Please copy every line of text from the records below word for word, omitting the pictures from your answer.
-- Dataset records follows --
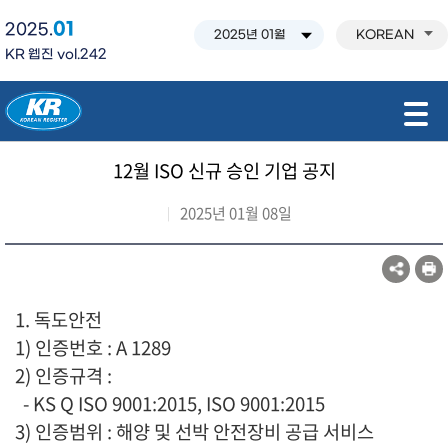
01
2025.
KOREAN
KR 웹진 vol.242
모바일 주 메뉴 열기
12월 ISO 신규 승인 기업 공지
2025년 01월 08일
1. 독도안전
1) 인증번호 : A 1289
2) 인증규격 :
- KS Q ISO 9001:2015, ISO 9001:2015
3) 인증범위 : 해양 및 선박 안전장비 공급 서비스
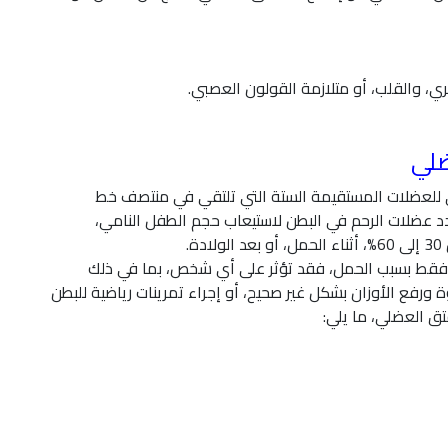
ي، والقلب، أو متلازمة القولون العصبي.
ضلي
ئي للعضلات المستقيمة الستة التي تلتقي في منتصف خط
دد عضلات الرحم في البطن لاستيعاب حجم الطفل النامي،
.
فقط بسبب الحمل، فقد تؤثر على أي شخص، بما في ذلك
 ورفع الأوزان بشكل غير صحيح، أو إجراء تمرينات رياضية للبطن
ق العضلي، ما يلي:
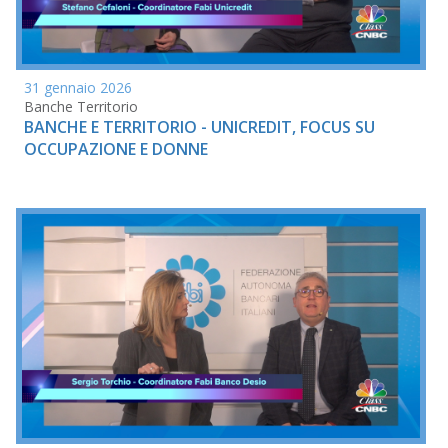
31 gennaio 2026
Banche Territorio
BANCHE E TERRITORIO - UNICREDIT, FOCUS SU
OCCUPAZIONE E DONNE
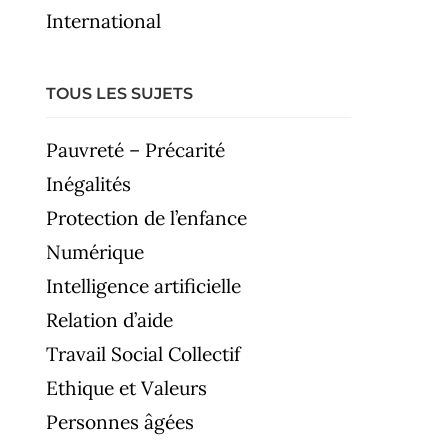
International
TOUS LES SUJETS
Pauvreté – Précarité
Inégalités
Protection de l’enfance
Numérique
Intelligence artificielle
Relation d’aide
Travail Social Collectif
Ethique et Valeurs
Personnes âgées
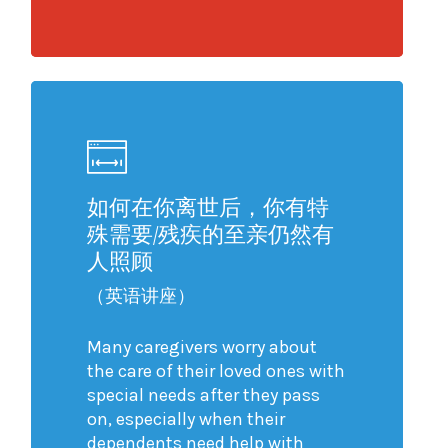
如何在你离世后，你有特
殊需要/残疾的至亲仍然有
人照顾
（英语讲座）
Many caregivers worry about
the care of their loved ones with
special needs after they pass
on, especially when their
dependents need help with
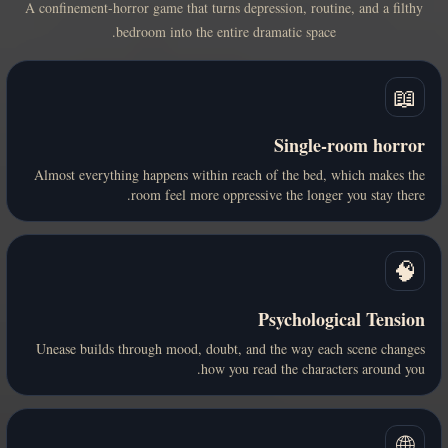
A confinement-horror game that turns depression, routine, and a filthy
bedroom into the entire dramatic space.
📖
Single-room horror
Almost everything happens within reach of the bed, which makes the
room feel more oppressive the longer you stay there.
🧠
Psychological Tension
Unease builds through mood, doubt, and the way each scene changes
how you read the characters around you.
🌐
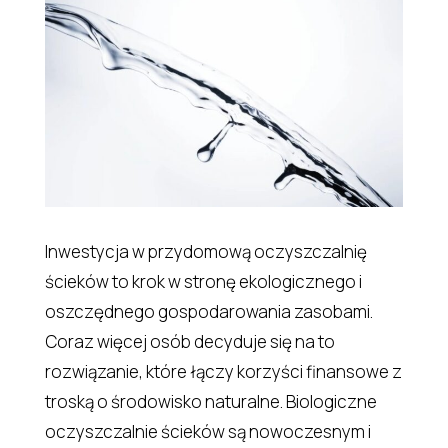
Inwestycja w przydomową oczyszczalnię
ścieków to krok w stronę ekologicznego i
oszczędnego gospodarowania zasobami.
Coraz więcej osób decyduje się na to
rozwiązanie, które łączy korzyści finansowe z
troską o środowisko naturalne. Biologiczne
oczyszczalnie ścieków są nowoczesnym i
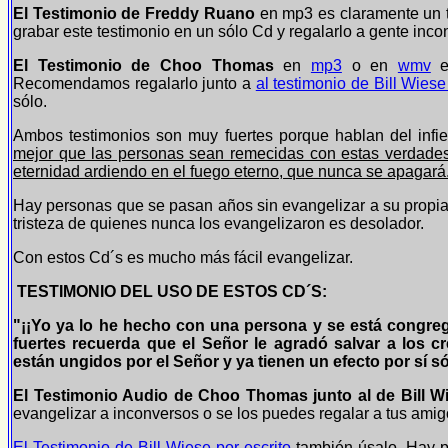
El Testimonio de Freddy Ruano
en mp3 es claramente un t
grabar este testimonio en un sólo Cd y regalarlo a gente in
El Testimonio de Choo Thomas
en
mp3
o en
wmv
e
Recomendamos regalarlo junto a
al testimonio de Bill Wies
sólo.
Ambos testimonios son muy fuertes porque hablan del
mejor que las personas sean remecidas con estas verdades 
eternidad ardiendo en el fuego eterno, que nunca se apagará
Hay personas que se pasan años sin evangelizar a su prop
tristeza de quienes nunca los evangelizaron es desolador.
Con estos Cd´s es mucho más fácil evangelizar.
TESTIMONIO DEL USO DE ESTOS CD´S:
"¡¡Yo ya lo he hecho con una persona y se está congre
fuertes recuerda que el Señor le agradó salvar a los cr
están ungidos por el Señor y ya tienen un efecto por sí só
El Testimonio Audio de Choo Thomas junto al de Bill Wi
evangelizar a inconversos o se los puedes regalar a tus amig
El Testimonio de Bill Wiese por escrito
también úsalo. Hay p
-- Dataset records concluded --
Task answer:
01
2025.
KOREAN
KR 웹진 vol.242
모바일 주 메뉴 열기
12월 ISO 신규 승인 기업 공지
2025년 01월 08일
1. 독도안전
1) 인증번호 : A 1289
2) 인증규격 :
- KS Q ISO 9001:2015, ISO 9001:2015
3) 인증범위 : 해양 및 선박 안전장비 공급 서비스
ي، والقلب، أو متلازمة القولون العصبي.
ضلي
ئي للعضلات المستقيمة الستة التي تلتقي في منتصف خط
دد عضلات الرحم في البطن لاستيعاب حجم الطفل النامي،
.
فقط بسبب الحمل، فقد تؤثر على أي شخص، بما في ذلك
 ورفع الأوزان بشكل غير صحيح، أو إجراء تمرينات رياضية للبطن
ق العضلي، ما يلي:
31 gennaio 2026
Banche Territorio
BANCHE E TERRITORIO - UNICREDIT, FOCUS SU
OCCUPAZIONE E DONNE
International
TOUS LES SUJETS
Pauvreté – Précarité
Inégalités
Protection de l’enfance
Numérique
Intelligence artificielle
Relation d’aide
Travail Social Collectif
Ethique et Valeurs
Personnes âgées
如何在你离世后，你有特
殊需要/残疾的至亲仍然有
人照顾
（英语讲座）
Many caregivers worry about
the care of their loved ones with
special needs after they pass
on, especially when their
dependents need help with
A confinement-horror game that turns depression, routine, and a filthy
bedroom into the entire dramatic space.
📖
Single-room horror
Almost everything happens within reach of the bed, which makes the
room feel more oppressive the longer you stay there.
🧠
Psychological Tension
Unease builds through mood, doubt, and the way each scene changes
how you read the characters around you.
🌐
Inwestycja w przydomową oczyszczalnię
ścieków to krok w stronę ekologicznego i
oszczędnego gospodarowania zasobami.
Coraz więcej osób decyduje się na to
rozwiązanie, które łączy korzyści finansowe z
troską o środowisko naturalne. Biologiczne
oczyszczalnie ścieków są nowoczesnym i
El Testimonio de Freddy Ruano
en mp3 es claramente un t
grabar este testimonio en un sólo Cd y regalarlo a gente in
El Testimonio de Choo Thomas
en
mp3
o en
wmv
e
Recomendamos regalarlo junto a
al testimonio de Bill Wies
sólo.
Ambos testimonios son muy fuertes porque hablan del
mejor que las personas sean remecidas con estas verdades 
eternidad ardiendo en el fuego eterno, que nunca se apagará
Hay personas que se pasan años sin evangelizar a su prop
tristeza de quienes nunca los evangelizaron es desolador.
Con estos Cd´s es mucho más fácil evangelizar.
TESTIMONIO DEL USO DE ESTOS CD´S:
"¡¡Yo ya lo he hecho con una persona y se está congre
fuertes recuerda que el Señor le agradó salvar a los cr
están ungidos por el Señor y ya tienen un efecto por sí só
El Testimonio Audio de Choo Thomas junto al de Bill Wi
evangelizar a inconversos o se los puedes regalar a tus amig
El Testimonio de Bill Wiese por escrito
también úsalo. Hay p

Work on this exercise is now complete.